The authors propose Kp-10 may serve as a structural scaffold for designing molecules that interfere with α-synuclein toxicity — an approach that, if validated in further work, could open new avenues in neurodegeneration research.

Given that the kisspeptin system was originally characterized as the upstream switch for the reproductive hormone axis, much of the research on Kp-10 still centers on reproductive tissues — but in increasingly granular ways.

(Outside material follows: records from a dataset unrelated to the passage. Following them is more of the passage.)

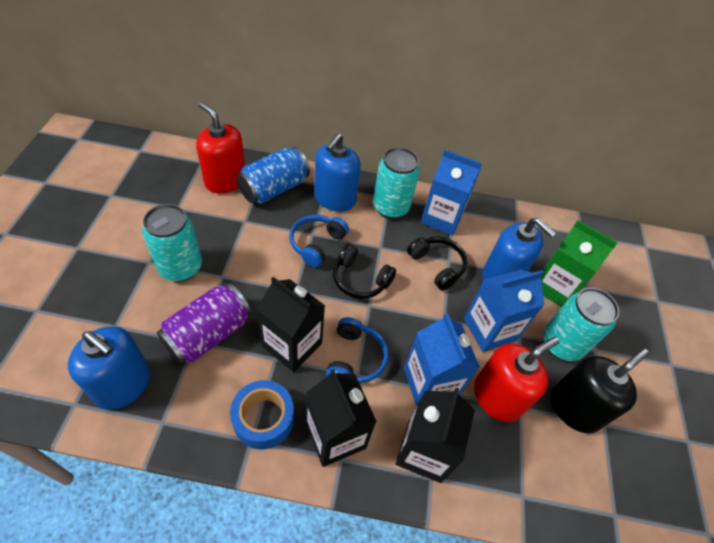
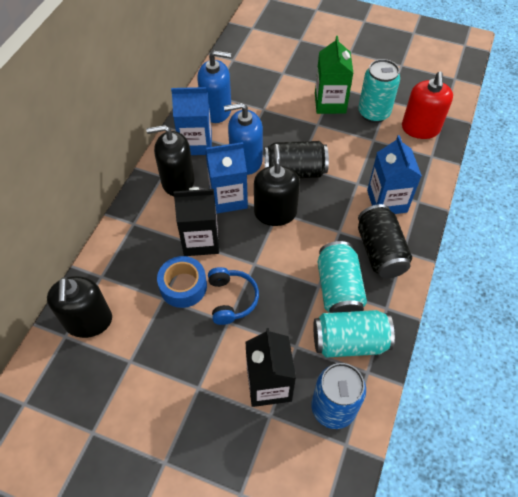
black can: 0 -> 2
black carton: 3 -> 2
black headphones: 2 -> 0
black soap dispenser: 1 -> 3
blue headphones: 2 -> 1
blue soap dispenser: 3 -> 2
purple can: 1 -> 0
red soap dispenser: 2 -> 1

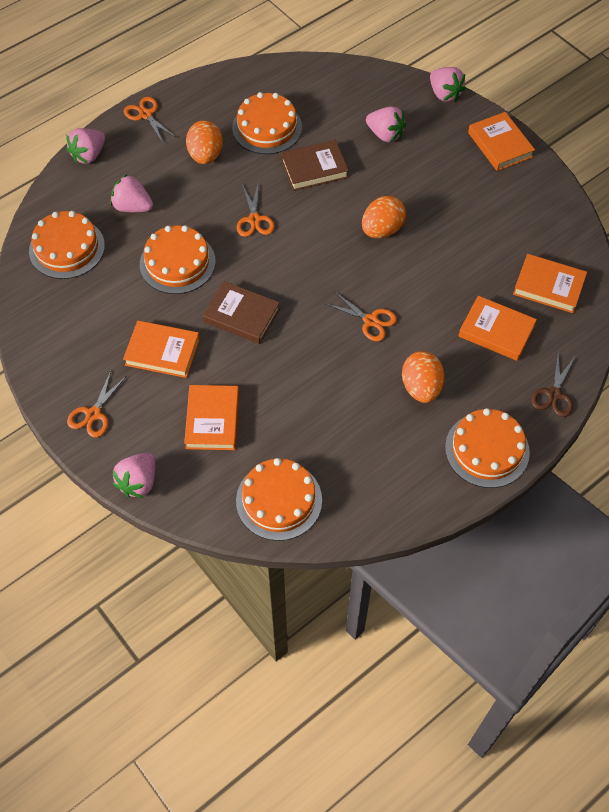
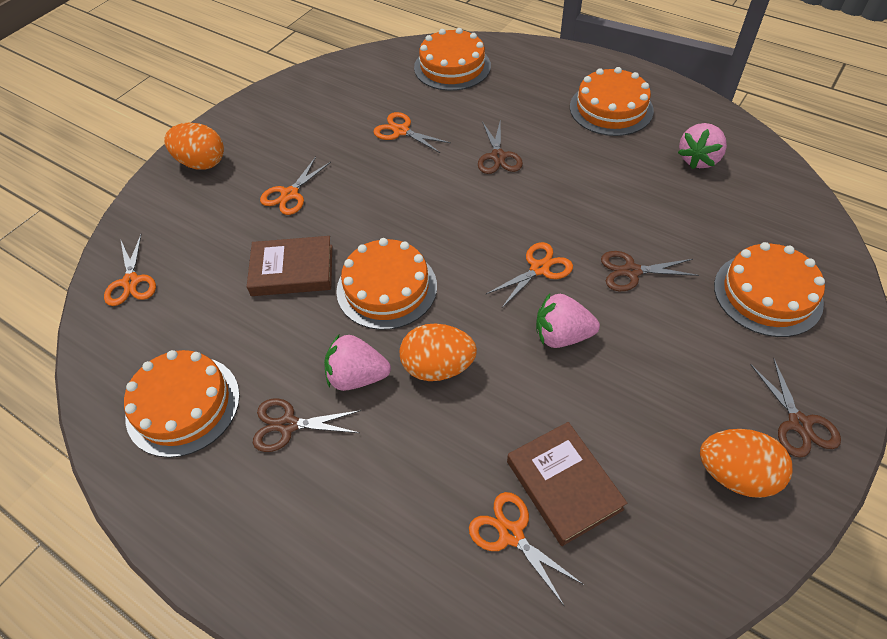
brown scissors: 1 -> 4
orange book: 5 -> 0
orange scissors: 4 -> 5
pink strawberry: 5 -> 3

A study tracking serum Kp-10 across pregnancy found that levels follow a distinct pattern: an early plateau, a rise around mid-gestation, a dip, then a second rise approaching term, with concentrations correlating with cortisol and estradiol patterns (4). The authors interpret this as Kp-10 helping to maintain the endocrine balance required to sustain pregnancy.

At the cellular level, Kp-10 has been shown to promote progesterone synthesis in ovarian granulosa cells by downregulating a microRNA (miR-1246) that normally suppresses StAR, a key gene in steroid hormone production (6). By lifting that brake, Kp-10 increases free cholesterol availability and progesterone output.

Kp-10 has also been investigated as an additive to sperm cryopreservation media. At doses of 15–20 µmol/L, it improved post-thaw motility, membrane integrity, acrosome integrity, and DNA integrity while raising antioxidant enzyme levels and reducing lipid peroxidation (5). This points to an antioxidant-protective dimension to Kp-10's activity in reproductive cells under stress.

Reported side effects of Kisspeptin-10 in the published research are minimal, and no significant adverse effects have been described in the studies summarized here (1, 2, 3). One consistent observation across the literature is that Kp-10 appears to operate within a relatively tight dose window — low concentrations show protective or beneficial effects, while high concentrations can produce the opposite outcome, as seen in the neuronal study where 10 µM reduced cell viability (3). This biphasic pattern is worth noting for researchers planning experimental work.

Long-term safety in humans hasn't been formally characterized, and the peptide's broad signaling reach — touching reproductive, skeletal, cardiac, and neural systems — means downstream effects may be context-dependent.

The body of Kisspeptin-10 evidence comes primarily from preclinical and laboratory work, with limited human clinical data so far.